心に強い負荷がかかり過ぎると、記憶の貯蔵庫の中で、さらに無意識BOXにしまい込んで検索できなくしてしまうことがあるそうです。(Edward E.Smithら『第14版 ヒルガードの心理学』倉敷印刷株式会社,2005,pp,370-371) そうだとしたら、あくまで私の想像ではありますが、お母さまのご生前に、よださまとお母さまがとても愛情にあふれていた裏返しなのではないかなと思います。
忘れてしまったのではなく、無意識の心が負荷の大きい部分にブレーキをかけてしまっているだけでしょう。大丈夫、よださまの心は冷たくなってしまったわけではありませんよ。きっと今でも愛しているからこそ、その愛をしまい込んでしまっているだけです。
この場合は心の負荷(=経験と結びついた感情)が和らいだときにだけ思い出されるそうです。いつかご自身が子や孫に生命を伝える時のために、乗り越えていただきたいと思いますが、焦らないで下さい。

> [項目の抜粋]:
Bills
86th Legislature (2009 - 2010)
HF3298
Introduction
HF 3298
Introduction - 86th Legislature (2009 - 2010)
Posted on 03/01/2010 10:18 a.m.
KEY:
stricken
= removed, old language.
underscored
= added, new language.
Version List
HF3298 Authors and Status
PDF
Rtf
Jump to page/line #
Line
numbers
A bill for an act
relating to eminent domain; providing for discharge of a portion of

> [資料を読む]:
1 > 心の負荷と記憶についての文章で、「忘れてしまったのではなく」で始まる段落を、大事な点を残して短く書き直してください。
2 > 心の負荷と記憶についての文章を、最後の文の後から書き継いでください。

> [この問題の解答]:
1 > よださまは忘れたのではなく、負荷の大きい部分に無意識の心がブレーキをかけているだけです。心が冷たくなったわけではなく、今も愛しているからこそ、その愛をしまい込んでいるのです。

2 >
自死なさった理由は分からなくて問題ないでしょう。私の友人にも自死した者がおりますが、彼は自死の直前にレーシック手術を受けていました。死ぬことなんて考えていなかったのです。私にも分かりませんが、何か衝動的なものなのかもしれません。
あえて辛い思いもなさらなくて結構です。ただ、自信を持ってお母さまと愛し合えていた、あのお母さんとお父さんの娘として生まれ育ててもらえて良かった、そう思えるような所を目指していただければと思います。
それは目指してどうにかなるものではないかもしれません。それでも年に数回、あるいは一度でも結構ですから命日かお盆、あるいはお彼岸にでも、どこかで折をみてお母さまの思い出話をお父さまから聴かせてもらってはいかがでしょうか。